David A. Shaywitz: Problems With Obama's Drive to Standardize Care
Our health-care system is now facing a problem that has plagued business leaders for years: how do you balance consistency and innovation?
The drive for consistency in health care is based upon the observation that physicians across the country treat similar medical conditions in dramatically different fashions. Sometimes, these different approaches are costly, such as using a more expensive treatment when a less expensive approach might be as effective. In other cases, these practice variations are dangerous -- failing to provide patients with treatment the evidence suggests is best.
Standardizing the delivery of care -- identifying "best practices," and then insisting physicians follow these guidelines -- could, in theory, save money while improving quality, and it is the basis of Obama's health-care proposal. For many managers, one of the great attractions of consistency initiatives is that they offer instant metrics, quantitative methods of evaluating how well you are doing simply by measuring how close you are adhering to the established standard.
Yet, these exact metrics are also what most concern many physicians, as the drive for standardization seems to have far outstripped our ability to identify appropriate standards. Many practice guidelines are based on limited data, and in many cases, it's not clear that strict adherence to these guidelines actually improves patient outcomes.
If medicine lurches in the direction of guidelines and algorithms, two important opportunities may be lost:
-- First, we may lose the chance to individualize care; a treatment ineffective for most patients may be enormously useful for some.
-- Second, we may lose the opportunity to tinker and innovate -- so many powerful discoveries originated with a clinician's chance observation or slight deviation from standard treatment.

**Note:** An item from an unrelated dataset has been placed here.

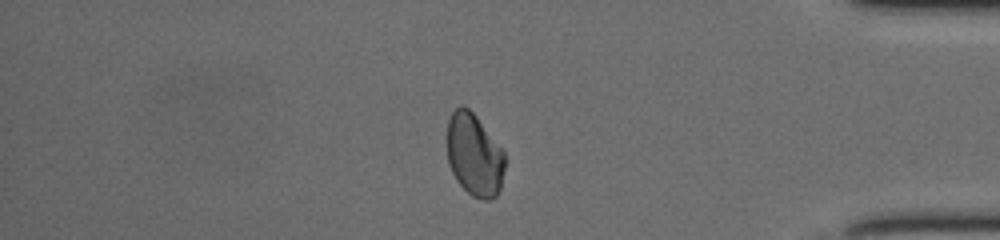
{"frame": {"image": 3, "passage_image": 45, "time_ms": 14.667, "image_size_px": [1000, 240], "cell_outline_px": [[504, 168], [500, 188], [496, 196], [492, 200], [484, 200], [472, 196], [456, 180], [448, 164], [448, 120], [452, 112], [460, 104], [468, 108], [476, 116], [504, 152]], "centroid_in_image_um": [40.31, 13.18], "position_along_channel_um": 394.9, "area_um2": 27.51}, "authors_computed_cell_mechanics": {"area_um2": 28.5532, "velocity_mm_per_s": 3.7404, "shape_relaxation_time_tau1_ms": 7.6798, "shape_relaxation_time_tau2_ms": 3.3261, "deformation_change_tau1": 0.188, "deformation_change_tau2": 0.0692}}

Success will require that we clearly differentiate between guidelines based on the most robust evidence -- strong recommendations that truly deserve to guide clinical practice -- from all other guidance, which can inform care, but should not dictate it.
We must also ensure that to the extent standardized treatment protocols are employed, they are routinely used to evaluate and improve care, not just deliver it. Treatment algorithms could enable the rigorous comparison of different therapeutic approaches when there are several reasonable alternatives, potentially providing more actionable conclusions than an army of tinkering practitioners. All of this, though, would require planning, expertise, commitment, and funding.
David A. Shaywitz is a management consultant in New Jersey and co-founder of Harvard's PASTEUR program in translational research.